12. A.S. Watson heeft bij akte aangevoerd dat zij vanwege de loonstop terecht ook het doorbetalen van het ziekengeld heeft stopgezet. Immers op grond van artikel 30, lid 1, sub a Ziektewet dient de werknemer passende arbeid te verrichten en als de werknemer niet meewerkt aan re-integratie dan heeft het UWV de mogelijkheid om de uitkering te herzien of in te trekken, in welk geval de verplichting tot loonbetaling herleeft. Ingevolge artikel 33 lid 2 Ziektewet vindt in dat geval verhaal bij de werkgever plaats. Nu de verwachting reëel is dat het UWV de uitkering zal herzien zal zij dus de daaruit ontstane vordering op A.S. Watson verhalen, aldus A.S. Watson. Subsidiair heeft A.S. Watson aangevoerd dat zij betaling van ziekengeld mocht opschorten omdat in het andere geval de door haar ingevoerde loonstop geen prikkel zou opleveren voor [verweerster] om de re-integratie op te pakken, terwijl dat wel het doel van een loonstop is.
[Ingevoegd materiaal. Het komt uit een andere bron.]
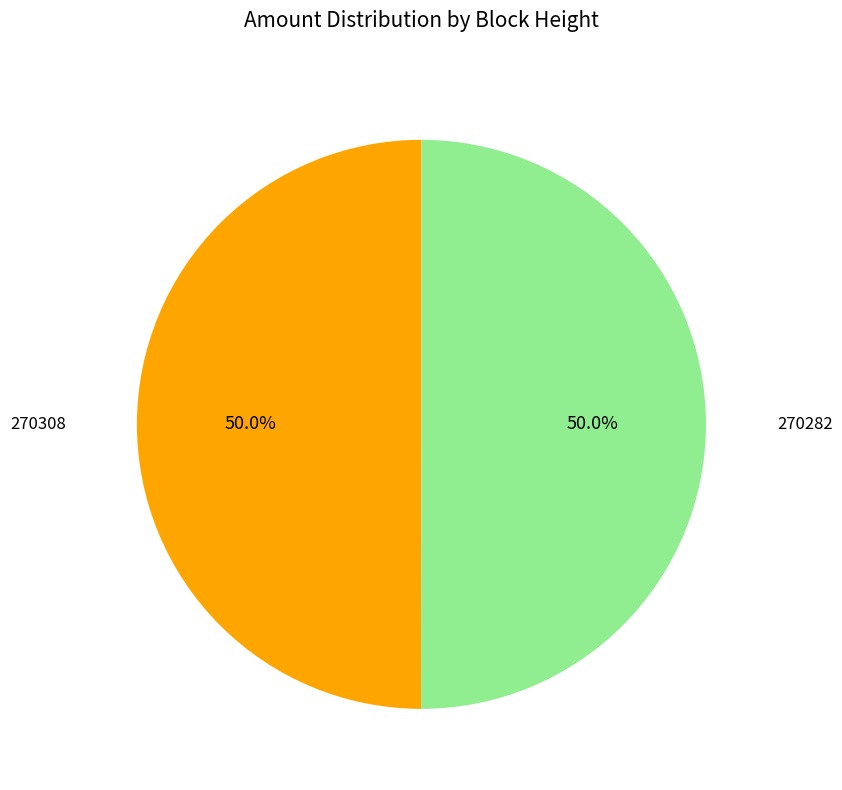

Approximately how many times larger is the value at 270282 compared to 270308?

1.0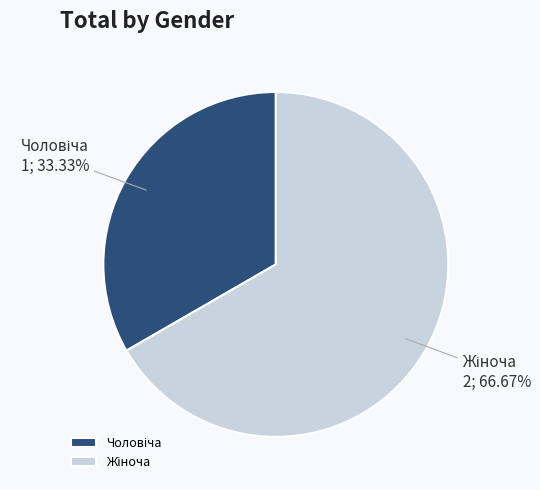

Count the number of slices in the pie.

2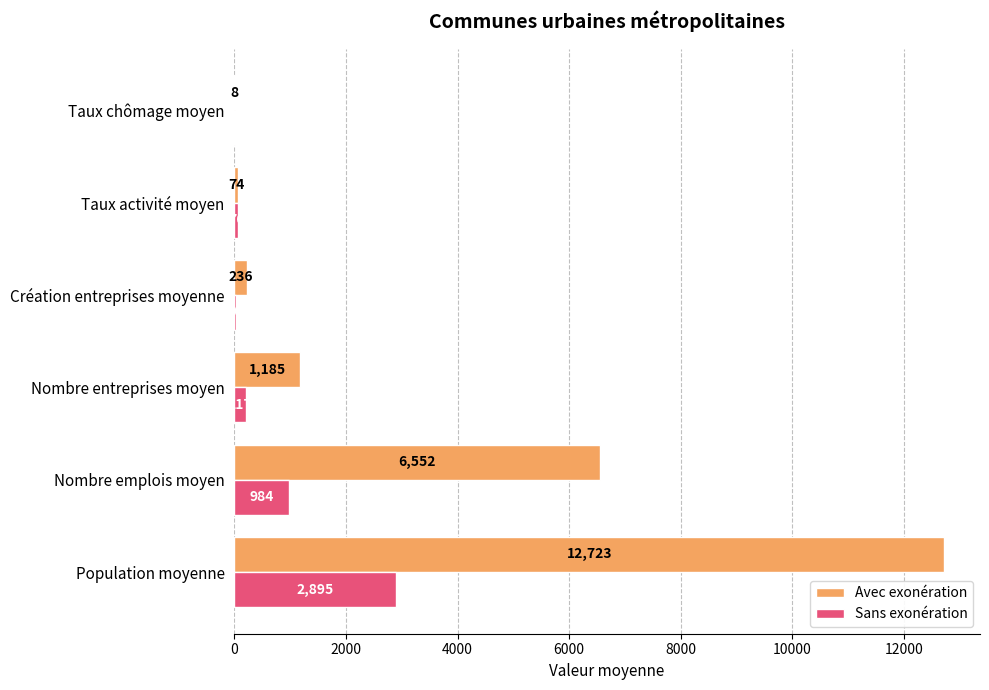

Count the number of categories in the chart.

6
13. Onbetwist staat vast dat A.S. Watson in de periode 4 april tot begin juni 2019 ziekengeld heeft ontvangen van het UWV dat door het UWV toegekend was aan [verweerster] . Die uitkering, die niet onder een loonstop valt, diende A.S. Watson aan [verweerster] door te betalen. A.S. Watson was niet gerechtigd om betaling van het op dat moment aan [verweerster] toekomende ziekengeld stop te zetten in verband met haar verwachtingen met betrekking tot een herziening van de uitkering. Bovendien is het onduidelijk waar zij die verwachtingen op baseert, nu zij niet heeft gesteld een melding met betrekking tot het gebrek aan re‑integratie-inspanningen bij het UWV te hebben gedaan, althans niet heeft gesteld dat het UWV een dergelijke melding in behandeling heeft genomen.
14. Ook de omstandigheid dat van een loonstop in een situatie als de onderhavige geen prikkel meer uitgaat is voor A.S. Watson geen geldige reden om de aan [verweerster] toekomende uitkering achter te houden. Dat de wet geen uitzondering heeft geregeld voor dit soort gevallen, zoals A.S. Watson aanvoert, geeft haar niet het recht om die uitzondering zelf te bedenken. Bovendien is deze reden voor het niet doorbetalen van de uitkering thans vervallen.
15. Dat betekent dat de loonvordering van [verweerster] wordt toegewezen in die zin dat A.S. Watson wordt veroordeeld tot betaling van het ziekengeld vanaf 4 april tot 3 juni 2019. Aangezien A.S. Watson gerechtigd was tot het instellen van de loonstop, is de loonvordering voor het overige niet toewijsbaar.
16. De proceskosten worden gecompenseerd in die zin, dat iedere partij de eigen kosten draagt.